* Work task
Give back, unchanged, the line containing "staining of liver" and every line after it up to the end of the listing.

* Given information
"""

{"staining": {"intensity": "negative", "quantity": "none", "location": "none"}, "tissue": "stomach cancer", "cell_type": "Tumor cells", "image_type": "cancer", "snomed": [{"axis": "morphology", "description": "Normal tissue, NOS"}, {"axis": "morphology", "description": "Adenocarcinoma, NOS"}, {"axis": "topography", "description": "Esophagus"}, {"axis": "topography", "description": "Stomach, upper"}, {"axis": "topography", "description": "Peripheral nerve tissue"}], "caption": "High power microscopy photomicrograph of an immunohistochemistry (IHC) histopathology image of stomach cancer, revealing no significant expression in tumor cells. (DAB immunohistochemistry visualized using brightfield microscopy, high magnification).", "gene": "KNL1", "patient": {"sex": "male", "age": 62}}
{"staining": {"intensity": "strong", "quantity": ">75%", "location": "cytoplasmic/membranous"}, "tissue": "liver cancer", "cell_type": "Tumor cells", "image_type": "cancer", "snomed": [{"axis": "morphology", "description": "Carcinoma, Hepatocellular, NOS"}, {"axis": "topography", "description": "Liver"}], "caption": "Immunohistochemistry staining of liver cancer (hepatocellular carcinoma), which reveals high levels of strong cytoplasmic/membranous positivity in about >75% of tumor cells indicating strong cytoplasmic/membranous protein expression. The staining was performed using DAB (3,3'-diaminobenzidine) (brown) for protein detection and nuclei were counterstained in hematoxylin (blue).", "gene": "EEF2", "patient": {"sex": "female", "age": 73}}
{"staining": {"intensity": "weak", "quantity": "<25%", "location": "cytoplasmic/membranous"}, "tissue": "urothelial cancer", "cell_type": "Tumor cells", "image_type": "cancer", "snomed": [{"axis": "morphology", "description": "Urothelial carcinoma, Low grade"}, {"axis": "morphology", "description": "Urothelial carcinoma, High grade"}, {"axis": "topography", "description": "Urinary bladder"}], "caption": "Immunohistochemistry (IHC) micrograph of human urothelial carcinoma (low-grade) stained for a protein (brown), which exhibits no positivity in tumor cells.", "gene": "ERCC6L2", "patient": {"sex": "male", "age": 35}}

"""

* Task answer
{"staining": {"intensity": "strong", "quantity": ">75%", "location": "cytoplasmic/membranous"}, "tissue": "liver cancer", "cell_type": "Tumor cells", "image_type": "cancer", "snomed": [{"axis": "morphology", "description": "Carcinoma, Hepatocellular, NOS"}, {"axis": "topography", "description": "Liver"}], "caption": "Immunohistochemistry staining of liver cancer (hepatocellular carcinoma), which reveals high levels of strong cytoplasmic/membranous positivity in about >75% of tumor cells indicating strong cytoplasmic/membranous protein expression. The staining was performed using DAB (3,3'-diaminobenzidine) (brown) for protein detection and nuclei were counterstained in hematoxylin (blue).", "gene": "EEF2", "patient": {"sex": "female", "age": 73}}
{"staining": {"intensity": "weak", "quantity": "<25%", "location": "cytoplasmic/membranous"}, "tissue": "urothelial cancer", "cell_type": "Tumor cells", "image_type": "cancer", "snomed": [{"axis": "morphology", "description": "Urothelial carcinoma, Low grade"}, {"axis": "morphology", "description": "Urothelial carcinoma, High grade"}, {"axis": "topography", "description": "Urinary bladder"}], "caption": "Immunohistochemistry (IHC) micrograph of human urothelial carcinoma (low-grade) stained for a protein (brown), which exhibits no positivity in tumor cells.", "gene": "ERCC6L2", "patient": {"sex": "male", "age": 35}}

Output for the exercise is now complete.